For want of cliché, I see your face grow dark. Your mouth
becomes taut. I feel the pressure
in my tight little tummy.
I cast around quick for what I’ve done wrong.
Was it my socks that were too separate?
Bedroom too scruffy? Homework left undone?
Or was it my breathing that annoyed you so.
You couldn’t bear noise
when you had one of your heads.
The tiptoeing I did gave me fabulous pointes,
to the stage I could walk without leaving a sound.

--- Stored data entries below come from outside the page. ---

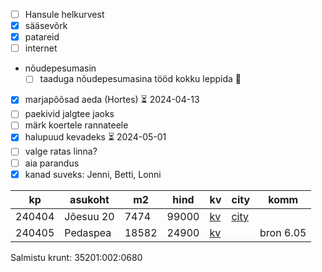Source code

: 
- [ ] Hansule helkurvest
- [x] sääsevõrk
- [x] patareid
- [ ] internet
-  nõudepesumasin
	- [ ] taaduga nõudepesumasina tööd kokku leppida 🔺 
- [x] marjapõõsad aeda (Hortes) ⏳ 2024-04-13
- [ ] paekivid jalgtee jaoks
- [ ] märk koertele rannateele
- [x] halupuud kevadeks ⏳ 2024-05-01
- [ ] valge ratas linna?
- [ ] aia parandus
- [x] kanad suveks: Jenni, Betti, Lonni

| kp     | asukoht   | m2    | hind  | kv                                                                                      | city                                                                                                                   | komm      |
| ------ | --------- | ----- | ----- | --------------------------------------------------------------------------------------- | ---------------------------------------------------------------------------------------------------------------------- | --------- |
| 240404 | Jõesuu 20 | 7474  | 99000 | [kv](https://www.kv.ee/3629786)                                                         | [city](https://www.city24.ee/real-estate/land-lots-for-sale/harju-maakond-kuusalu-vald-valkla-kula-joesuu-tee/4578793) |           |
| 240405 | Pedaspea  | 18582 | 24900 | [kv](https://www.kv.ee/muua-looduskaunis-mereaarne-korghaljastusega-kinni-3633142.html) |                                                                                                                        | bron 6.05 |

Salmistu krunt: 35201:002:0680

But what stretched the bow
to the arrow of your aim
was your tut and your sigh
like the end of world was nigh
just cos I’d pulled out my ribbon
or opened the curtains wrong.
Your rage would instantly shut out
any view that would challenge your own.
You felt the right and the need to shout
at those who needed you most.
A sigh could be on its own
but a tut would precede 7, 8, 9
and then 10. The scariest number of all,
said in the slowest of ways
as a countdown to lash out and hit
if I didn’t shape up, pipe down and sit.
And so to hear your sigh, years after the first
when I haven’t done exactly
as your vision dictates,
a terror strikes the heart of me,
takes my thighs
as my confidence vibrates.
I have no memory of what it was like
but I sense it in faces who see me with spite.
I hear it in their tut
I shudder with their sigh.
I hope this memory is a healing goodbye.